Do you tend to compare yourself with other women? I know I do… sometimes unconsciously. Over sixty years ago, social psychologists developed a theory called Social Comparison theory, which states that humans have the drive to compare themselves to others to determine their worth. This is especially true for women, who are likely to compare themselves with other women in certain areas such as abilities, appearance, success etc. With an easy access to a wide range of social media, women are comparing themselves with others more than ever before. The result, unfortunately, is lowered self-esteem, discontentment, or envy.

Growing up, I was motived by this drive of finding value by comparing myself with my classmates primarily in the academic area. I ended up going to one of the best universities in China. Was my life happy by being one of the elites? No, I was miserable, because there were so many students who were much better than I in the school. After becoming a Christian, I gradually learned to find my true identify in Jesus alone over the years. But still, I often find myself comparing with others. Why? The conversation between Peter and Jesus (John 21:19-22) sheds some light on this inborn tendency of human comparison. (You may want to review the full chapter for context clarity. The disciple whom Jesus loved is John, the author of the Gospel of John.)

“Jesus said this to indicate the kind of death by which Peter would glorify God. Then he said to him, ‘Follow me!’ Peter turned and saw that the disciple whom Jesus loved was following them. When Peter saw him, he asked, ‘Lord, what about him?’ Jesus answered, “If I want him to remain alive until I return, what is that to you? You must follow me.” – John 21:19-22

After Peter learned what was laid ahead for him, he wanted to know what would happen to his friend, John. After all, they were both the closest disciples to Jesus and both ran to the tomb where Jesus was buried. Jesus gave him no answer except for a simple reply, “That is not your business.”

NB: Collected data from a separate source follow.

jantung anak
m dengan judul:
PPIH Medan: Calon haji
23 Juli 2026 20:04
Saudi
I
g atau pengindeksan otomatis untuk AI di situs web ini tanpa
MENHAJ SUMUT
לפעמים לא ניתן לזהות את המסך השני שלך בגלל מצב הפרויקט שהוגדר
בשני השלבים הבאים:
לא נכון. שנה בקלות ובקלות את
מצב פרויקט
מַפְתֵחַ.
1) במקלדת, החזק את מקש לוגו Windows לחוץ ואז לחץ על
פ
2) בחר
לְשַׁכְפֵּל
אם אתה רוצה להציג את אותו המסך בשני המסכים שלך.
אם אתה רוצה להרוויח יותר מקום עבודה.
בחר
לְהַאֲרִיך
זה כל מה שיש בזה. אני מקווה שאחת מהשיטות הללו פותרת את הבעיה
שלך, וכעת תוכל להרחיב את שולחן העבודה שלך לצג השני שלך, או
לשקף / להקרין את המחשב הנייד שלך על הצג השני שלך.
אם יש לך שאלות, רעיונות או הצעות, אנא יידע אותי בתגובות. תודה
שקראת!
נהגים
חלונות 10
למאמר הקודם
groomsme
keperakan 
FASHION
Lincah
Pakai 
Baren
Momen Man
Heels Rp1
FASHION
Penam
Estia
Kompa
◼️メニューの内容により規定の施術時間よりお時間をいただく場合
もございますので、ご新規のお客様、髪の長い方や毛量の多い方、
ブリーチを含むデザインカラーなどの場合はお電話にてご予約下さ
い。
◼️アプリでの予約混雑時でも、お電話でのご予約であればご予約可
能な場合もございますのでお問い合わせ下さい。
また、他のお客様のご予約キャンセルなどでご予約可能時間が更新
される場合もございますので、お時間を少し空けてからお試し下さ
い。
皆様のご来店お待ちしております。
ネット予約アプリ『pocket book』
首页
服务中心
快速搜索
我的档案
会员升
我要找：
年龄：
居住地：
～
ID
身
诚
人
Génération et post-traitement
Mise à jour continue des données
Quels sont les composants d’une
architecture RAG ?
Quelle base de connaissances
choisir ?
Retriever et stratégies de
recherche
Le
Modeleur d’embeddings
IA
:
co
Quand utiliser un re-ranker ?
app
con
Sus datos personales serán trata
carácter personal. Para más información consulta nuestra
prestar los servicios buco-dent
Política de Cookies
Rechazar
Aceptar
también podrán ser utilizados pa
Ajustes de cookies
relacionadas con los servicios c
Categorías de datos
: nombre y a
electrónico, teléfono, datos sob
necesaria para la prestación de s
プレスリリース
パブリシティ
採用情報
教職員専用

The reality is: God gives each of us a different journey of trials. Some may appear to be more challenging than others, but God never wants us to compare our challenges with each other. Instead, he wants us to make the kind of comparison described in Romans 8:18:

“I consider that our present sufferings are not worth comparing with the glory that will be revealed to us.”

Social psychologists were successful in identifying the fallen human race’s universal drive to compare themselves with others. But it is only through Jesus and His Word that we can break free from that destructive drive. When I am tempted to compare myself with others, I have to remind myself of verses such as Romans 8:18 and look forward to the glory that lays ahead.